I’m starting my Master degree thesis on comparing Semantic Folding with other state of the art approaches (word2vec, fasttext) when dealing with several NLP tasks. So It’s good to hear that someone is working on SM too.


#13

To me this is more of an “object recognition” (SMI) problem than a “sequence memory” (TM ) problem. Language has a structure to it – of course order is important, but I can say grammatically the same thing in many different orders. Additionally, I can insert modifiers for expressiveness which would completely change a “sequence” in TM but would merely add additional “features” in SMI.

Anyway, I will give this some proper exploration – I have a feeling that the simple “word bag” approach will not scale very well.


#14

I agree here. I think this round of research is going to enable some cool things in the NLP space. We have to start thinking at the “object” and “thing” and “idea” level to take representations further. To understand when someone says “dog” in a sentence, you must understand the basic idea of “dog” and have a representation for “dog”. That representation comes from many different sensors. Each sensor contributes to the idea of “dog”, and when you hear a woof!, the auditory sense triggers the idea of dog to emerge because those neurons in other regions start becoming predictive.


#15

I had a chance to participate in a Hackathon this week, which was judged by some of the top brass at Ericsson, including the senior VP and head of North America. My team’s hack involved an implementation of semantic folding to learn domain-specific vocabulary, and a support chat bot with some of the ideas discussed here. We won the award for coolest hack.
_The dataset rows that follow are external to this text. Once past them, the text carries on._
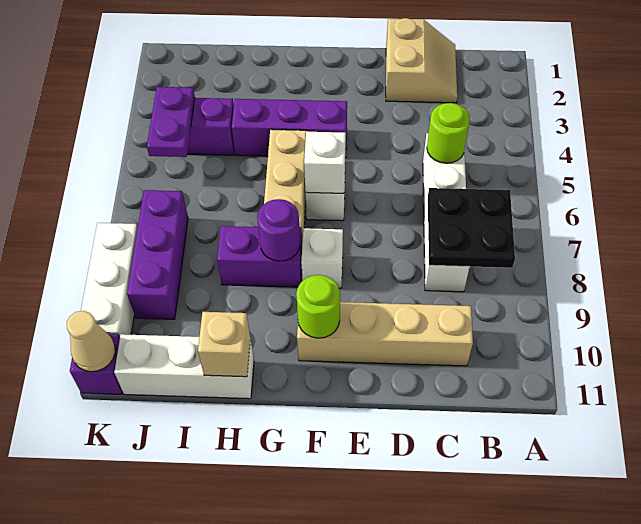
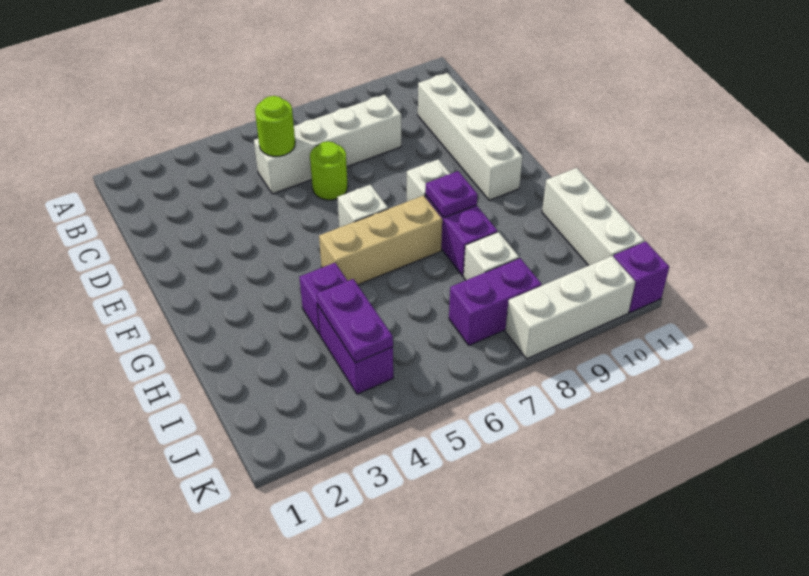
black plate B7:C8 level 2 -> none
tan slope C1:D2 level 1 top D -> none
tan brick C10:F10 level 1 -> white brick C10:F10 level 1
purple brick F4:H4 level 1 -> purple brick H4 level 1
white brick F6 level 2 -> white brick I8 level 1
lime round brick F10 level 2 -> lime round brick D6 level 1
purple round brick G8 level 2 -> purple plate G8 level 2
tan brick H11 level 2 -> none
purple plate J4:J5 level 2 -> purple plate I4:J4 level 2
purple brick J7:J9 level 1 -> purple brick J7:J8 level 1
tan cone K11 level 2 -> none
It was also a great opportunity for me to plug cortical.io and Numenta :slight_smile:


#17

Maybe I’m missing context, but what (if anything) would you be using for that initial part-of-speech (referred to as POS) classification?

If you wouldn’t mind going down the rabit hole, I’ve used spacy.io recently (uses deep learning) for a client’s chatbot, and it performs fairly well at classifying input paragraphs.

A pooler could then act as the symantic glue on top of the POS system? Not terribly biological, but would be an interesting design experiment. I’d be curious as to the results of such a system.


#18

Nothing actually. This was just my initial reaction after the thought occurred to me that sentences are more like objects than they are like sequences.

This is ultimately the route I went. Grammatic use of a word in the sentence provides a lot of capability. These make up “locations” and the words make up “features”. This gives a sentence a useful fingerprint that can be compared with other semantically similar sentences.


#19

Another advantage of having multi sensory input for a concept is that, hopefully, it would allow flexible learning using fewer example objects, right? For a deep learning object classification system, it takes 10’s of thousands of examples to make a robust system… millions of examples is even better, but still produces brittle systems that can be easily fooled by bit-flipping. It’s also difficult to implement the different DL architecture types reliably together, in addition to being memory and processing intensive.

For practical AI, we’d need systems that use a lot less energy, memory, and compute. Not everything can (or should) be cloud hosted or controlled by a single powerful entity. In my mind, flexible, noise-tolerant HTM-based systems could be a potential alternative to that.